* Document understanding data *
◆ ◆ ◆

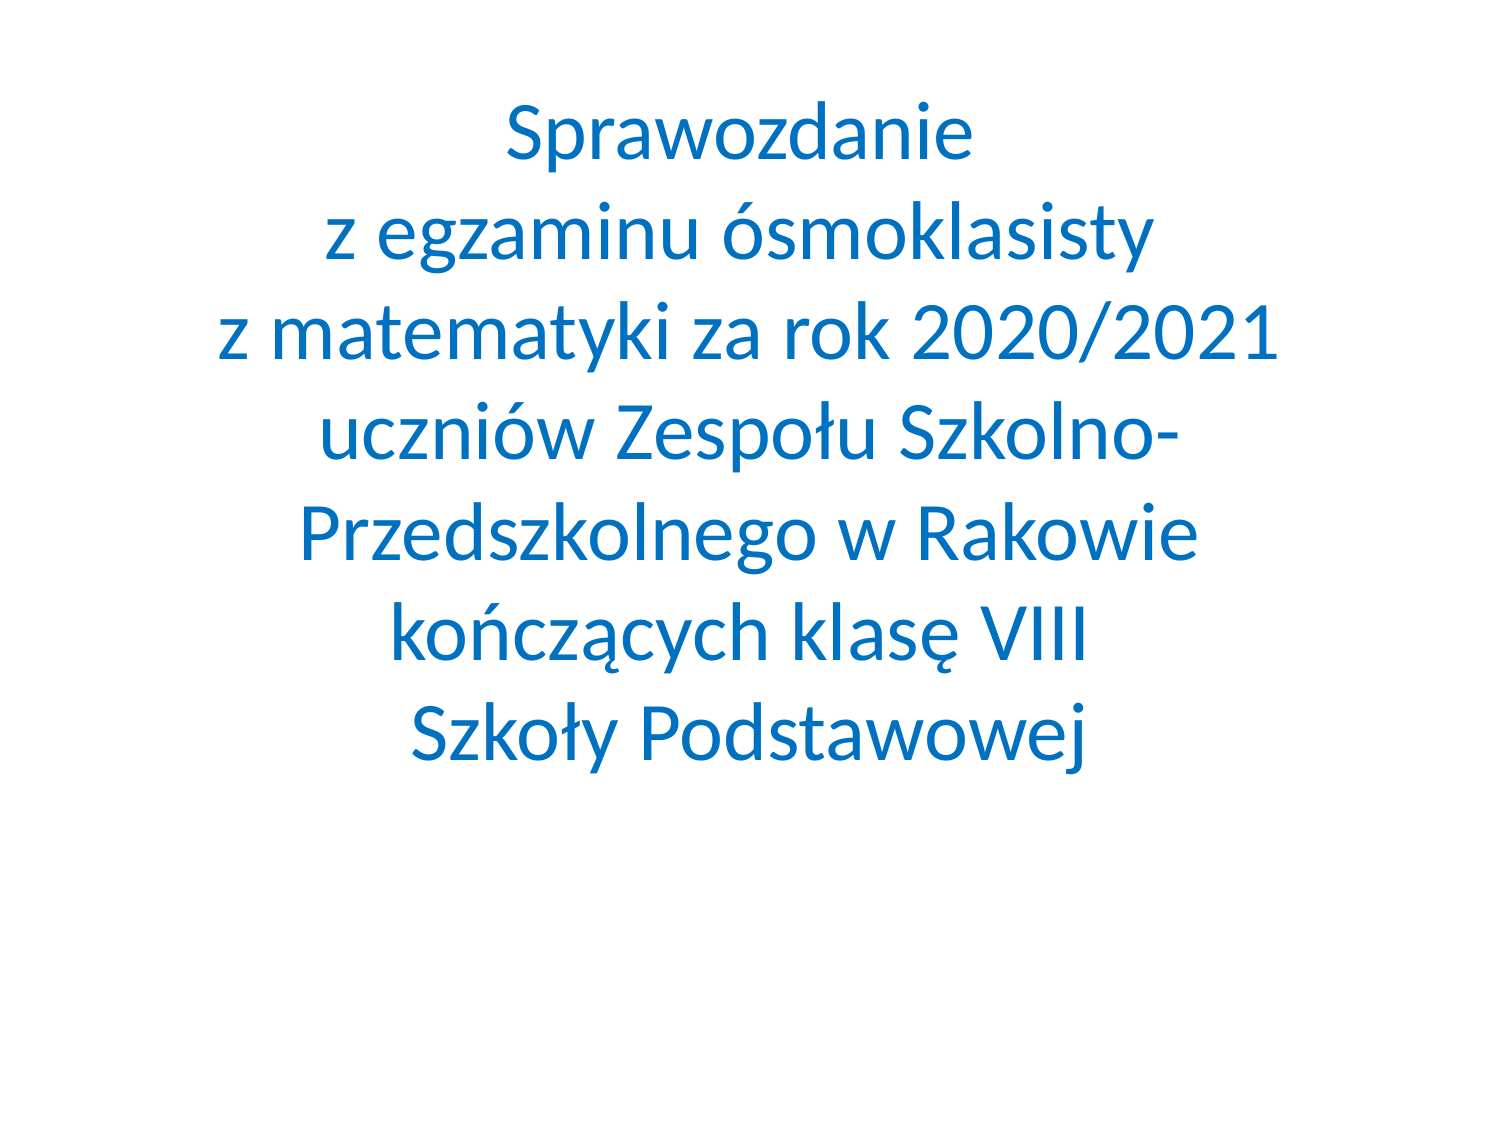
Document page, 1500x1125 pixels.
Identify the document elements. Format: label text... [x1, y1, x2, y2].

title Sprawozdanie z egzaminu ósmoklasisty z matematyki za rok 2020/2021 uczniów Zespołu Szkolno-Przedszkolnego w Rakowie kończących klasę VIII Szkoły Podstawowej [112, 66, 1388, 787]
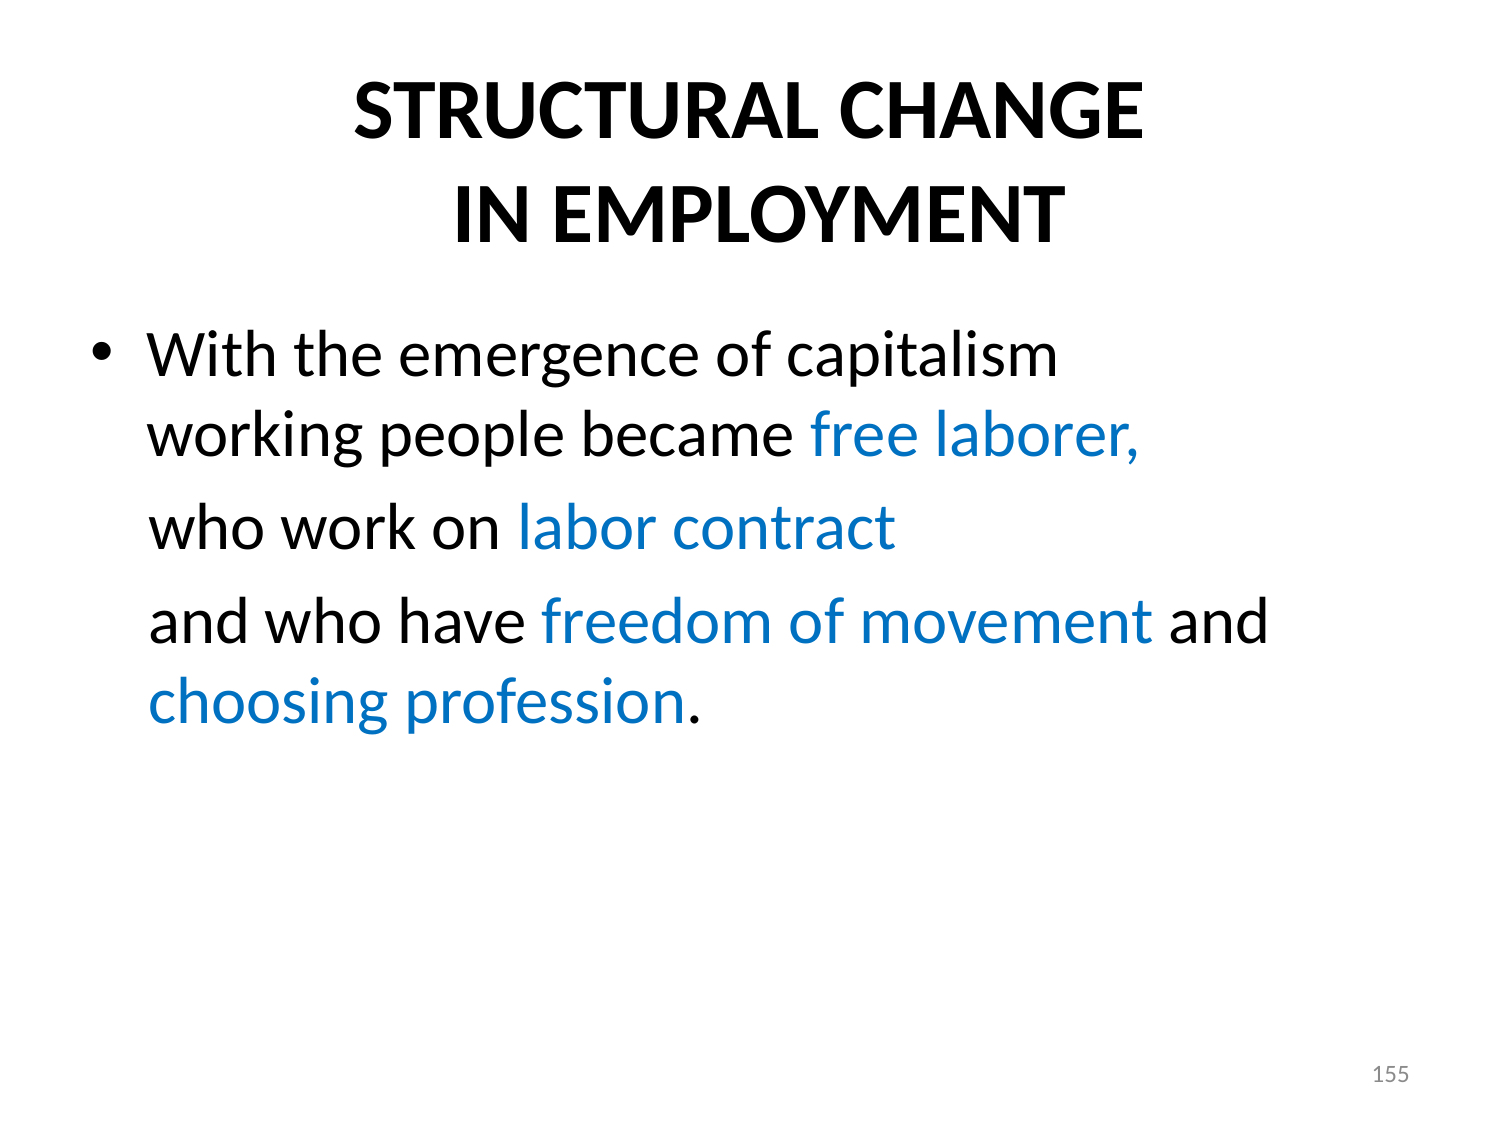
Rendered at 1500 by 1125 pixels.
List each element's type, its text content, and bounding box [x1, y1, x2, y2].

list With the emergence of capitalism working people became free laborer, who work on labor contract and who have freedom of movement and choosing profession. [75, 302, 1425, 1125]
title STRUCTURAL CHANGE IN EMPLOYMENT [75, 45, 1425, 268]
slide_number 155 [1074, 1042, 1425, 1103]
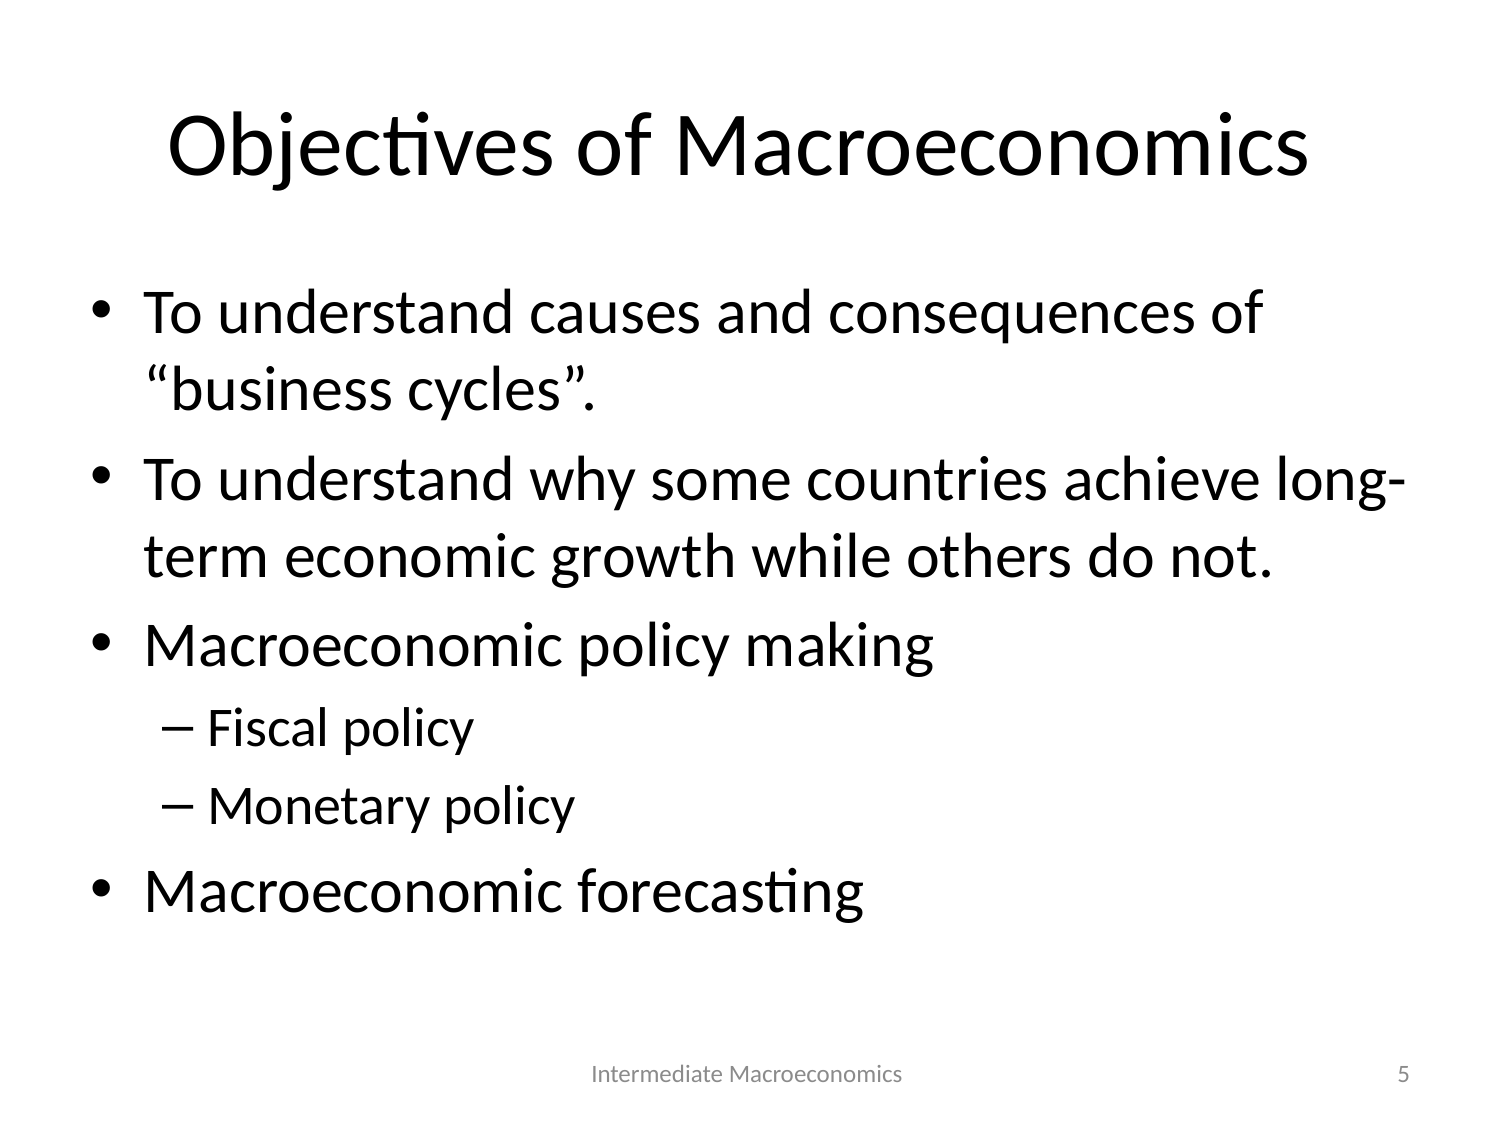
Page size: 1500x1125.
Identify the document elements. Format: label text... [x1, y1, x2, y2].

title Objectives of Macroeconomics [75, 45, 1425, 233]
footer Intermediate Macroeconomics [512, 1042, 988, 1103]
slide_number 5 [1074, 1042, 1425, 1103]
list To understand causes and consequences of “business cycles”. To understand why some countries achieve long-term economic growth while others do not. Macroeconomic policy making Fiscal policy Monetary policy Macroeconomic forecasting [75, 262, 1425, 1005]
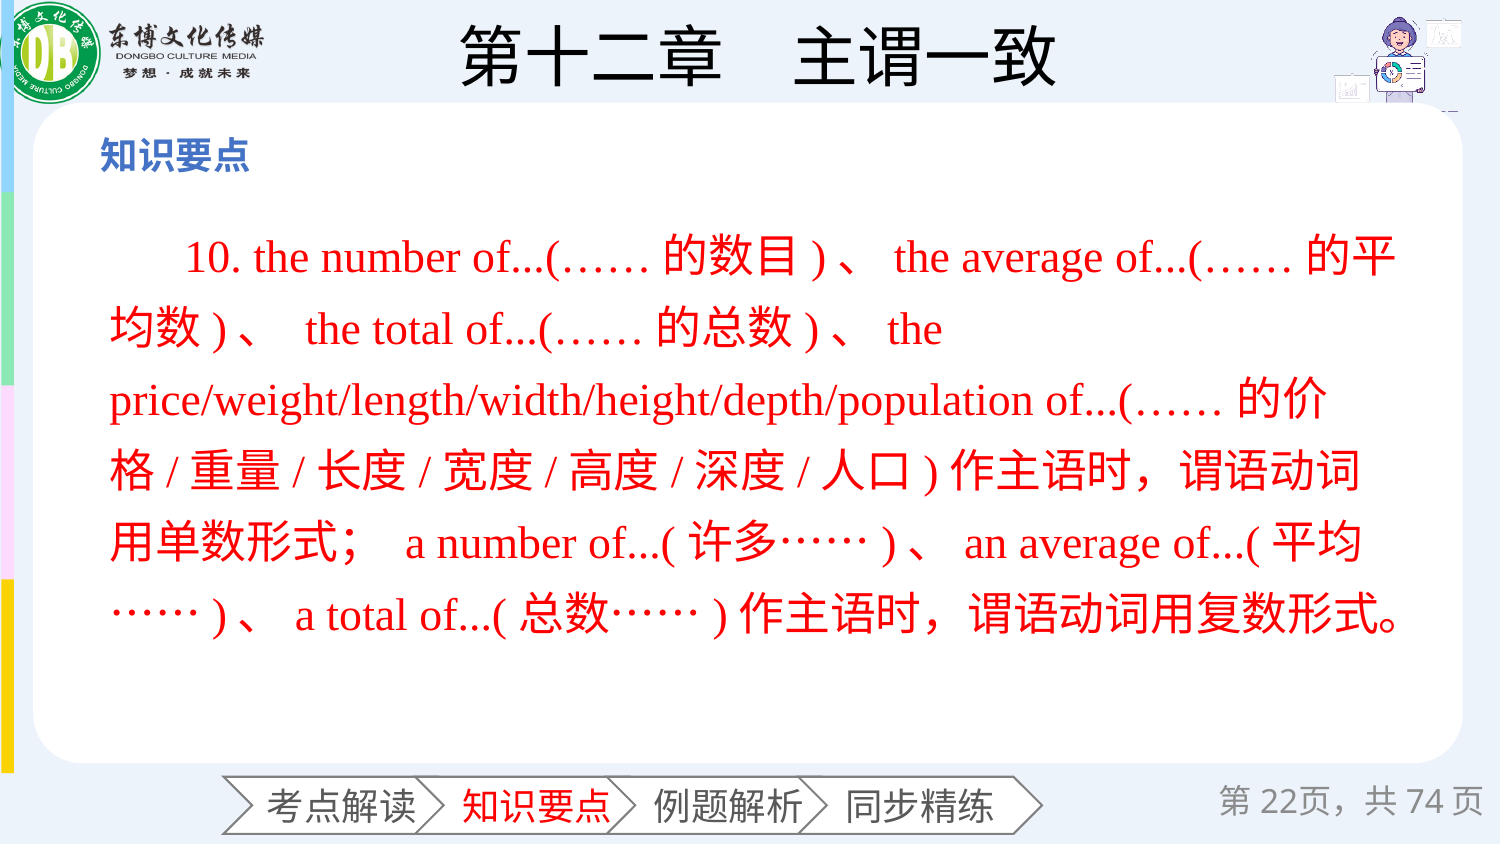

◆ ◆ ◆

* JOB ITEM *
What lines above contain the string "pixels"? Copy all of them.

* SOLUTION TO THIS TASK *
Document page, 1500x1125 pixels.
Rendered at 1500 by 1125 pixels.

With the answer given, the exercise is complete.